The Commission believes that there is scope for policy-makers in the new Member States to pursue their growth and stability objectives while ensuring proper management of public finances. Efforts must be made to:

  • restructure existing expenditure programmes;
  • enhance tax bases in order to strengthen public finances and foster conditions conducive to growth;
  • enhance the transparency of budgetary procedures;
  • improve risk management in the private sector via well-designed surveillance.

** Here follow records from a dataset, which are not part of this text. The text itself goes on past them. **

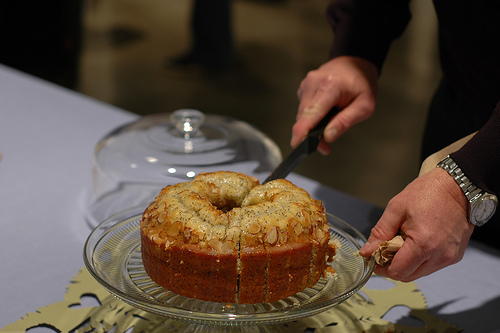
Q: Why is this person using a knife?
A: To cut cake.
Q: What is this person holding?
A: A knife.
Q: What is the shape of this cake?
A: Round.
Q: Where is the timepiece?
A: On the wrist.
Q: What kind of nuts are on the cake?
A: Almonds.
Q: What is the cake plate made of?
A: Glass.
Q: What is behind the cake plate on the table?
A: The cake lid.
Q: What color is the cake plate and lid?
A: Clear glass.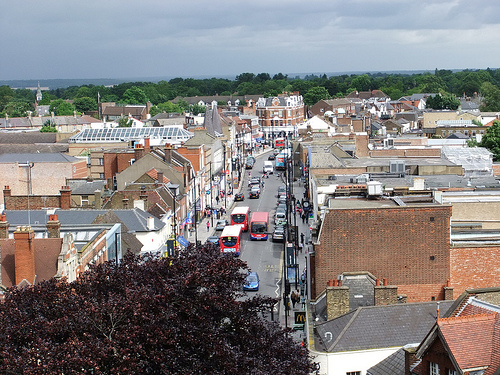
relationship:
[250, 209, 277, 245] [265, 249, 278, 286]
bus on street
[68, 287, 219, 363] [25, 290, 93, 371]
tree with purple leaves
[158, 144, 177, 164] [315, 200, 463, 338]
chimney on building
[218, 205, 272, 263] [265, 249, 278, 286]
buses on street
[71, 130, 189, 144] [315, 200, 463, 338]
roof of building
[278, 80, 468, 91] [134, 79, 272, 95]
grove of trees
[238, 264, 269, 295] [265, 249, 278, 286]
car on street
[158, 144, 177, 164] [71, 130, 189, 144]
chimney on roof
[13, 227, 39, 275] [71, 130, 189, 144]
chimney on roof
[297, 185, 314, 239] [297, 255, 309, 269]
people on sidewalk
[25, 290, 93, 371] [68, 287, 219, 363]
purple leaves on tree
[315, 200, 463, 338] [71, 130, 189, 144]
building with roof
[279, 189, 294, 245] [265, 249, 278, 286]
cars parked on street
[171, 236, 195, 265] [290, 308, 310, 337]
letter on sign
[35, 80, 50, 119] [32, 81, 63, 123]
steeple on church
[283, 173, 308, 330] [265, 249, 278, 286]
poles on street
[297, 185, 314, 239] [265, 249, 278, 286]
people on street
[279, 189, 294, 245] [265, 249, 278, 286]
cars on street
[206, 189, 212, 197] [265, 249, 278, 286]
signs on street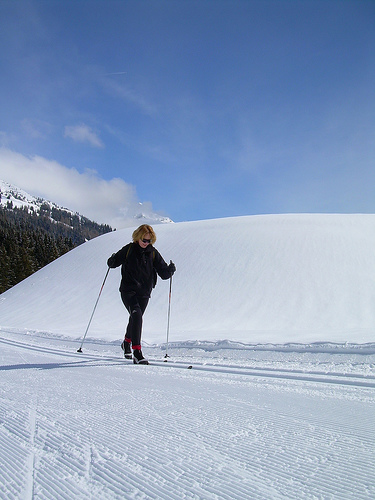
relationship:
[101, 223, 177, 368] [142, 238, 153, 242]
woman wearing sunglasses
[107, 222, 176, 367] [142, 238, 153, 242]
woman wearing sunglasses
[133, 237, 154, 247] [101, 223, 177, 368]
sunglasses on woman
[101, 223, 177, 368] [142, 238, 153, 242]
woman on sunglasses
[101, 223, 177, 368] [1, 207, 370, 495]
woman skiing in snow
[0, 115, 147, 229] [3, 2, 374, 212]
clouds in sky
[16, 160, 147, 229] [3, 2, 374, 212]
clouds in sky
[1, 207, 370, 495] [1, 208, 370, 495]
snow on ground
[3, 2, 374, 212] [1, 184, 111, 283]
sky over mountain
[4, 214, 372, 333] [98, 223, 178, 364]
mound behind skier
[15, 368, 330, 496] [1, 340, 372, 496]
narrow ridges on ski path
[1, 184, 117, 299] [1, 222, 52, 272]
mountain covered with trees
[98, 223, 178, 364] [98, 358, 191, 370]
skier looking down at skis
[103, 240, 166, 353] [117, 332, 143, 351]
outfit has cuff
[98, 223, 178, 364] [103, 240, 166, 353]
skier wearing outfit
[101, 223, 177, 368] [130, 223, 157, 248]
woman has hair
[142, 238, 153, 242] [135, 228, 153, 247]
sunglasses on face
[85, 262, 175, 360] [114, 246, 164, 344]
ski pole on side of body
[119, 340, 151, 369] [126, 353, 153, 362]
ski boots with trim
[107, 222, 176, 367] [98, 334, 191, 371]
woman on skis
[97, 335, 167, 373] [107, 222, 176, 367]
shoes on woman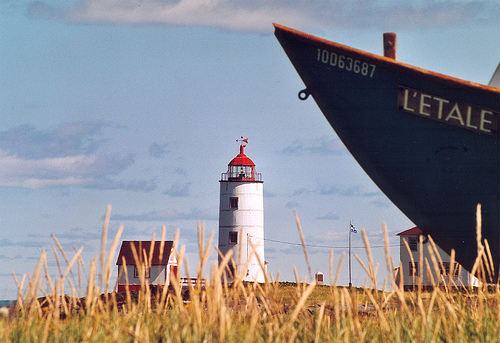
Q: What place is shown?
A: It is a field.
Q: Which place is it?
A: It is a field.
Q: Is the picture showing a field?
A: Yes, it is showing a field.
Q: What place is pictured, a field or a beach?
A: It is a field.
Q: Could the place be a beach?
A: No, it is a field.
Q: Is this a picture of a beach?
A: No, the picture is showing a field.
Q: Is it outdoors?
A: Yes, it is outdoors.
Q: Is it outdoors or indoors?
A: It is outdoors.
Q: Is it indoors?
A: No, it is outdoors.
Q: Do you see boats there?
A: Yes, there is a boat.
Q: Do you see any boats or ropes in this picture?
A: Yes, there is a boat.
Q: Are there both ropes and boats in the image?
A: No, there is a boat but no ropes.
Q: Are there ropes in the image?
A: No, there are no ropes.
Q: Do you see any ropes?
A: No, there are no ropes.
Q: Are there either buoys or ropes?
A: No, there are no ropes or buoys.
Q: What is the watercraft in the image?
A: The watercraft is a boat.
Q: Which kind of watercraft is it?
A: The watercraft is a boat.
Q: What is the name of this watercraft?
A: This is a boat.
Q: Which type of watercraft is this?
A: This is a boat.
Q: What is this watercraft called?
A: This is a boat.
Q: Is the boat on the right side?
A: Yes, the boat is on the right of the image.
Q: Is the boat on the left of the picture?
A: No, the boat is on the right of the image.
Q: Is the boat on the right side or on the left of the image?
A: The boat is on the right of the image.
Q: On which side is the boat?
A: The boat is on the right of the image.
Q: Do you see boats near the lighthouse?
A: Yes, there is a boat near the lighthouse.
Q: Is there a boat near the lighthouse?
A: Yes, there is a boat near the lighthouse.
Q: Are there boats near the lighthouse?
A: Yes, there is a boat near the lighthouse.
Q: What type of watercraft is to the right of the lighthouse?
A: The watercraft is a boat.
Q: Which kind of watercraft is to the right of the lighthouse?
A: The watercraft is a boat.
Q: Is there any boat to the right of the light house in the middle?
A: Yes, there is a boat to the right of the light house.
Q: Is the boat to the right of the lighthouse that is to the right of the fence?
A: Yes, the boat is to the right of the lighthouse.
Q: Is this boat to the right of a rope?
A: No, the boat is to the right of the lighthouse.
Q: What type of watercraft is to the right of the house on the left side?
A: The watercraft is a boat.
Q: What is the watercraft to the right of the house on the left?
A: The watercraft is a boat.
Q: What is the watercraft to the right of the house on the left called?
A: The watercraft is a boat.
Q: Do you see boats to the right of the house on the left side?
A: Yes, there is a boat to the right of the house.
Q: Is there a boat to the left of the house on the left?
A: No, the boat is to the right of the house.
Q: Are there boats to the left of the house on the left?
A: No, the boat is to the right of the house.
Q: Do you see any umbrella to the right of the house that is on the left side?
A: No, there is a boat to the right of the house.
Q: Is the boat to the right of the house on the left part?
A: Yes, the boat is to the right of the house.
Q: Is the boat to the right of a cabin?
A: No, the boat is to the right of the house.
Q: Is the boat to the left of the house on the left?
A: No, the boat is to the right of the house.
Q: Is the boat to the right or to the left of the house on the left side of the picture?
A: The boat is to the right of the house.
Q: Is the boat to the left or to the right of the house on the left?
A: The boat is to the right of the house.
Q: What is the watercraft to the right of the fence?
A: The watercraft is a boat.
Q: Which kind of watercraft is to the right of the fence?
A: The watercraft is a boat.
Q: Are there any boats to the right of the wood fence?
A: Yes, there is a boat to the right of the fence.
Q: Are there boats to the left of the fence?
A: No, the boat is to the right of the fence.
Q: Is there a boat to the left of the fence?
A: No, the boat is to the right of the fence.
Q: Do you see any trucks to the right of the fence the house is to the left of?
A: No, there is a boat to the right of the fence.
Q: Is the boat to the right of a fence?
A: Yes, the boat is to the right of a fence.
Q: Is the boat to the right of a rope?
A: No, the boat is to the right of a fence.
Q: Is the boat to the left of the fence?
A: No, the boat is to the right of the fence.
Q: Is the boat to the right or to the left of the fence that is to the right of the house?
A: The boat is to the right of the fence.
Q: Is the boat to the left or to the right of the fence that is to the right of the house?
A: The boat is to the right of the fence.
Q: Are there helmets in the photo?
A: No, there are no helmets.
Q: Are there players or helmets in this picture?
A: No, there are no helmets or players.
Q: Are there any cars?
A: No, there are no cars.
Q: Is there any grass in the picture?
A: Yes, there is grass.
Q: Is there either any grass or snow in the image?
A: Yes, there is grass.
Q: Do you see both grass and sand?
A: No, there is grass but no sand.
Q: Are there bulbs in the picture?
A: No, there are no bulbs.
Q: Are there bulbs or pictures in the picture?
A: No, there are no bulbs or pictures.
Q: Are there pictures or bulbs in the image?
A: No, there are no bulbs or pictures.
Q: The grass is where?
A: The grass is on the field.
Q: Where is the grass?
A: The grass is on the field.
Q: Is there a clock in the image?
A: No, there are no clocks.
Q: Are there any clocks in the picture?
A: No, there are no clocks.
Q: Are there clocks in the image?
A: No, there are no clocks.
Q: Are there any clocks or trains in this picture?
A: No, there are no clocks or trains.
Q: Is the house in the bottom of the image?
A: Yes, the house is in the bottom of the image.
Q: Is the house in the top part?
A: No, the house is in the bottom of the image.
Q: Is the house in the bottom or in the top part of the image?
A: The house is in the bottom of the image.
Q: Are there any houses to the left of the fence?
A: Yes, there is a house to the left of the fence.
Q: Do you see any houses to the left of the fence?
A: Yes, there is a house to the left of the fence.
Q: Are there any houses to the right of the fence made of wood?
A: No, the house is to the left of the fence.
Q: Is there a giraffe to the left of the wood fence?
A: No, there is a house to the left of the fence.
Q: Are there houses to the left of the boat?
A: Yes, there is a house to the left of the boat.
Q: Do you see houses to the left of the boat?
A: Yes, there is a house to the left of the boat.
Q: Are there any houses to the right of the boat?
A: No, the house is to the left of the boat.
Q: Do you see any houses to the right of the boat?
A: No, the house is to the left of the boat.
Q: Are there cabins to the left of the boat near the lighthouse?
A: No, there is a house to the left of the boat.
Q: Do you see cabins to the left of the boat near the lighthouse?
A: No, there is a house to the left of the boat.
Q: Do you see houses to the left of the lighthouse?
A: Yes, there is a house to the left of the lighthouse.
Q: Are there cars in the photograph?
A: No, there are no cars.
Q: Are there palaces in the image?
A: No, there are no palaces.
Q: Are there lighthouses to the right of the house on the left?
A: Yes, there is a lighthouse to the right of the house.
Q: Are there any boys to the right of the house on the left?
A: No, there is a lighthouse to the right of the house.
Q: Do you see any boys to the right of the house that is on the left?
A: No, there is a lighthouse to the right of the house.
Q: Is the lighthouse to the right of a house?
A: Yes, the lighthouse is to the right of a house.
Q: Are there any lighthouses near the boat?
A: Yes, there is a lighthouse near the boat.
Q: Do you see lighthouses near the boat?
A: Yes, there is a lighthouse near the boat.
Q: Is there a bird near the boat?
A: No, there is a lighthouse near the boat.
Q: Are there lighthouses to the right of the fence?
A: Yes, there is a lighthouse to the right of the fence.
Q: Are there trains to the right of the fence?
A: No, there is a lighthouse to the right of the fence.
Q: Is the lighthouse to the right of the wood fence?
A: Yes, the lighthouse is to the right of the fence.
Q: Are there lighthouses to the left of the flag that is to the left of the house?
A: Yes, there is a lighthouse to the left of the flag.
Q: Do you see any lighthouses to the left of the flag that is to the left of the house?
A: Yes, there is a lighthouse to the left of the flag.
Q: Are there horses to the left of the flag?
A: No, there is a lighthouse to the left of the flag.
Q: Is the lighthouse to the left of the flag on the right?
A: Yes, the lighthouse is to the left of the flag.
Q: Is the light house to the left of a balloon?
A: No, the light house is to the left of the flag.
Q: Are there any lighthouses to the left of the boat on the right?
A: Yes, there is a lighthouse to the left of the boat.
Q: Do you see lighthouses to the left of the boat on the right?
A: Yes, there is a lighthouse to the left of the boat.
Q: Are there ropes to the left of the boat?
A: No, there is a lighthouse to the left of the boat.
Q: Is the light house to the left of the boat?
A: Yes, the light house is to the left of the boat.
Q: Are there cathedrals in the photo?
A: No, there are no cathedrals.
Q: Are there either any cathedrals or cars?
A: No, there are no cathedrals or cars.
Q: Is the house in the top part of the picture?
A: No, the house is in the bottom of the image.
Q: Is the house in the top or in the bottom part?
A: The house is in the bottom of the image.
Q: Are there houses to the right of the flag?
A: Yes, there is a house to the right of the flag.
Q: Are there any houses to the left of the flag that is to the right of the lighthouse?
A: No, the house is to the right of the flag.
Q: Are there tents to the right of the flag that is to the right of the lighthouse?
A: No, there is a house to the right of the flag.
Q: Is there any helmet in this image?
A: No, there are no helmets.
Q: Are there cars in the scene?
A: No, there are no cars.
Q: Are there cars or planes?
A: No, there are no cars or planes.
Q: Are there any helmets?
A: No, there are no helmets.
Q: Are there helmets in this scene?
A: No, there are no helmets.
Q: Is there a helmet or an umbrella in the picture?
A: No, there are no helmets or umbrellas.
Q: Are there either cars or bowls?
A: No, there are no cars or bowls.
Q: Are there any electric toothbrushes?
A: No, there are no electric toothbrushes.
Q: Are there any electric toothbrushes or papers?
A: No, there are no electric toothbrushes or papers.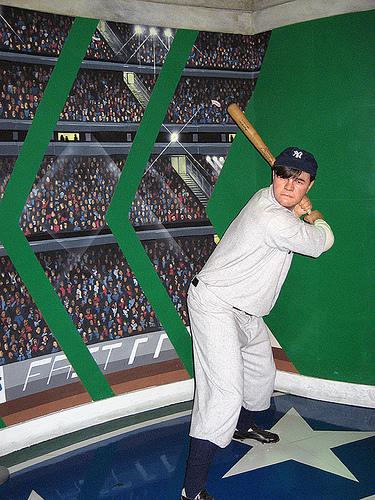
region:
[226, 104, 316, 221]
the statue is a baseball player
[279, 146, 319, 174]
the statue has a hat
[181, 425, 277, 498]
the statue is wearing shoes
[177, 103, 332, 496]
the statue is of a famous player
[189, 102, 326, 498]
the statue is on a batters position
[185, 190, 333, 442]
the uniform is white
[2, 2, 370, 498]
the scene takes place indoors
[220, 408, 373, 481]
the star image on the ground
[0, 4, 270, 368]
the image is of fans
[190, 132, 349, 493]
A badseball player in white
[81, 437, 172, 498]
A decorated baseball pitch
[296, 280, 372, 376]
A green pitch wall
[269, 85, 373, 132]
A green pitch wall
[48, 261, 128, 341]
Lots of people in the studium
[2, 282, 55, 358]
Lots of people in the studium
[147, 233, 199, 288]
Lots of people in the studium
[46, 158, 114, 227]
Lots of people in the studium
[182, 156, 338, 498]
wax figure of babe ruth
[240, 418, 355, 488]
left foot on white star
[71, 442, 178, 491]
blue floor where figure is on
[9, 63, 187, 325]
picture of fans in the stands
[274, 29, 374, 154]
green wall behind the figure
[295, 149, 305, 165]
baseball team logo on hat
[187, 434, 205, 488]
long blue socks on right leg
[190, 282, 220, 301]
black belt on waist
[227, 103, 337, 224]
bat in back of shoulder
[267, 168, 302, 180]
hair over right eye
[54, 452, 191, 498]
The floor is the color blue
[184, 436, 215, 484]
The man has on blue socks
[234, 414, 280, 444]
The man has on a shoe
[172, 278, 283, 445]
The man is wearing white pants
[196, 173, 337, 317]
The man has on a white top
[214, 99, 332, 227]
The man is holding a bat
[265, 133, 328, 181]
The man is wearing a hat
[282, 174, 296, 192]
The nose of the man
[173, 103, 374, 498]
The man is a wax figure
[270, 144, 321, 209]
The head of the man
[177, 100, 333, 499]
man holding baseball bat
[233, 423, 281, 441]
Black baseball shoe on man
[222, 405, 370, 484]
White star on floor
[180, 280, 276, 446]
White baseball pants on man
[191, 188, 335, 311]
White baseball shirt on man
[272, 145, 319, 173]
Blue baseball cap on man's head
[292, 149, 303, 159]
White baseball logo on cap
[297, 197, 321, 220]
Hands gripping baseball bat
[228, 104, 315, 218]
Tan baseball bat in man's hands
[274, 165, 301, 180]
Brown hair hanging in face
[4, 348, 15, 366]
spectator sitting in stands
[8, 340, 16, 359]
spectator sitting in stands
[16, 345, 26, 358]
spectator sitting in stands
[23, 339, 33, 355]
spectator sitting in stands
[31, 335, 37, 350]
spectator sitting in stands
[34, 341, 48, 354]
spectator sitting in stands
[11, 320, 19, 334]
spectator sitting in stands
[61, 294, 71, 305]
spectator sitting in stands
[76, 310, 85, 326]
spectator sitting in stands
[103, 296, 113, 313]
spectator sitting in stands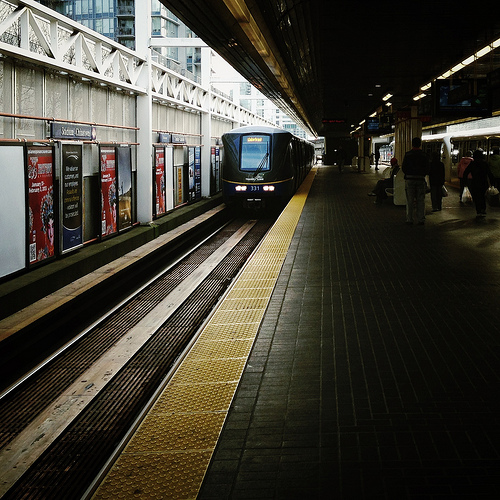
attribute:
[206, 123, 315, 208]
train — black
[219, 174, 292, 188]
stripe — yellow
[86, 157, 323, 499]
part — yellow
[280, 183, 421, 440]
platform — cement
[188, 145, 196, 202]
banner — promotional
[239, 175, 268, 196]
numbers — white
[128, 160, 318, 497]
yellow line — long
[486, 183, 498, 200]
bag — clear, plastic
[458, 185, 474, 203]
bag — clear, plastic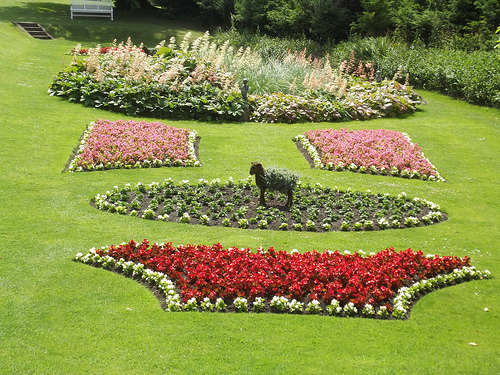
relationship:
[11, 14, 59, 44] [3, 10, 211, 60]
stairs on hill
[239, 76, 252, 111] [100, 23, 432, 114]
statue in plants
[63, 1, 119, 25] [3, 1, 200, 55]
bench on hill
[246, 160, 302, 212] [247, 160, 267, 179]
animal has head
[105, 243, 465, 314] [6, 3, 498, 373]
flower in ground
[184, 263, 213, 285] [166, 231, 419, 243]
flowers in ground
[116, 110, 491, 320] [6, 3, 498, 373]
flowers in ground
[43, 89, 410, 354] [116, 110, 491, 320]
grass around flowers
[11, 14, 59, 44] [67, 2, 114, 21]
stairs lead to bench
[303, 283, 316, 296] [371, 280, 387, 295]
flower next to flower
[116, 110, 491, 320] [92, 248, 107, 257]
flowers next to flower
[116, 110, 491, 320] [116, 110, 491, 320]
flowers next to flowers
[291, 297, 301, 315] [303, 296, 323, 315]
flower next to flower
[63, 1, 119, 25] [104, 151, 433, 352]
bench in back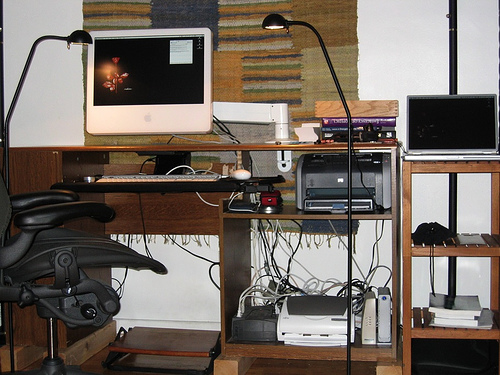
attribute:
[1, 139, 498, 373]
desk — black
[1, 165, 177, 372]
chair — black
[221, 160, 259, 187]
mouse — white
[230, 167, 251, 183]
mouse — white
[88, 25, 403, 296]
electric devices — electronic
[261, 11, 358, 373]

Although the framework for economic and budgetary surveillance in EMU has provided positive results, analyses show that Member States need to do more if they are to deliver the expected results. The reform of the SGP and the Lisbon strategy have responded to the need to match procedural rules with the economic reality and needs of the Member States. They will be tested in the years to come. The way the new SGP framework will be implemented from the start will be crucial for its future credibility. The Commission encourages the Member States to pursue this ambitious strategy by enhancing the quality and ensuring the sustainability of their public finances.

Key terms used in the act
  • Case C-27/04: The debate surrounding the stability and growth pact gathered momentum following a ruling on 13 July 2004 by the Court of Justice of the European Communities (CJEC) concerning the excessive deficit procedures initiated against Germany and France. In November 2003 the Commission sent the Council recommendations for speeding up the excessive deficit procedure in both cases. However, the Council did not act on those recommendations and suspended the excessive deficit procedures. It argued that its conclusions were of a political nature. The Court ruled that the Commission’s complaint, namely that the Council had not adopted the formal instruments contained in the Commission recommendations, was inadmissible and that the Council conclusions of 25 November 2003 adopted in respect of France and Germany were annulled as regards suspension of the excessive deficit procedure.